---
title: "Reading mutation results and strengthening tests"
output: rmarkdown::html_vignette
vignette: >
  %\VignetteIndexEntry{Reading mutation results and strengthening tests}
  %\VignetteEngine{knitr::rmarkdown}
  %\VignetteEncoding{UTF-8}
---

```{r, include = FALSE}
knitr::opts_chunk$set(
  collapse = TRUE,
  comment = "#>"
)
source("engine.R")
```

The mutation score is only useful if you know how to read it. This article walks through three real scenarios — one for each operator class — showing what a surviving mutant looks like in the output, what it tells you about your tests, and exactly what to change.

## The output table

Every `muttest::muttest()` run produces a table with one row per mutator/file pair:

| Column | Meaning                                                                                      |
| ------ | -------------------------------------------------------------------------------------------- |
| K      | **Killed** — mutants that caused at least one test to fail. Your tests caught the change.    |
| S      | **Survived** — mutants that passed all tests. Your tests did not notice the change.          |
| E      | **Errors** — mutants that produced a parse or execution error (neither killed nor survived). |
| T      | **Total** — mutants generated for this mutator/file pair.                                    |
| %      | **Score** — `K / (K + S) × 100`.                                                             |

A `✔` row means at least one mutant was killed.
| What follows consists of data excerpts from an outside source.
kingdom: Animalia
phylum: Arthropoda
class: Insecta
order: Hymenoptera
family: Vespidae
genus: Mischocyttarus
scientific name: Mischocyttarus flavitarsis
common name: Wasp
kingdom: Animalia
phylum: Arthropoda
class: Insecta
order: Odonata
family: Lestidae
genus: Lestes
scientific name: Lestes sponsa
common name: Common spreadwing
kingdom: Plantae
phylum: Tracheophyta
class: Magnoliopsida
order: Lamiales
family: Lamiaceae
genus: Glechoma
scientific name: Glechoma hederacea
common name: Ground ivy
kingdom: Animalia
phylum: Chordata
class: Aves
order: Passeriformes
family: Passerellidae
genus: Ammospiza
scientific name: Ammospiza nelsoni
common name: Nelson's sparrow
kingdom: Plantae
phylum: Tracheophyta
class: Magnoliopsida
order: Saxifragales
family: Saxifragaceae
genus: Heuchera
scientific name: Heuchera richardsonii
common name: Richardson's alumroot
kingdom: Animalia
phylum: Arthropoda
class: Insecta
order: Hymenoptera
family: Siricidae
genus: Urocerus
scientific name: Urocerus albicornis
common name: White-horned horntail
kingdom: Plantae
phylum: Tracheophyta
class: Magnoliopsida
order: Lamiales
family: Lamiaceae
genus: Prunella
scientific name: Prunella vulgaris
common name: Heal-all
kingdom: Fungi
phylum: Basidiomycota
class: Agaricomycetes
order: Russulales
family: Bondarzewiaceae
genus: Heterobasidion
An `x` row means every mutant survived — your tests passed unchanged.

## What the score tells you

| Score | Signal                                                                                   |
| ----- | ---------------------------------------------------------------------------------------- |
| 0%    | Your assertions do not constrain the outcome. Tests pass no matter what.                 |
| 1–99% | Some cases are well-tested; others are not. The survivors point at the gaps.             |
| 100%  | Every generated mutant was caught. Your tests are robust against these specific changes. |

A 100% score does not mean there are no bugs — it means there are no untested bugs *of the kinds the mutators probe*. Start with the survivors; they are the actionable signal.

---

```{muttest_examples}
shipping, mad, access # nolint
```

---

## Summary: three patterns, three fixes

| Surviving mutant        | Root cause                                 | Fix                                                                       |
| ----------------------- | ------------------------------------------ | ------------------------------------------------------------------------- |
| Comparison (`>=` → `>`) | Boundary value never tested                | Add a test that passes the exact threshold value                          |
| Arithmetic (`-` → `+`)  | Assertion checks direction, not value      | Replace `expect_gt/gte` with `expect_equal` and a computed expected value |
| Logical (`\|\|` → `&&`) | Symmetric inputs (both true or both false) | Add a test with asymmetric inputs (one true, one false)                   |

The feedback loop is:

1. Run muttest
2. Find survivors
3. Strengthen tests
4. Repeat

Start with one file and one mutator preset. Look at what survives. The survivor names the exact mutant that your tests cannot distinguish — that is your actionable signal.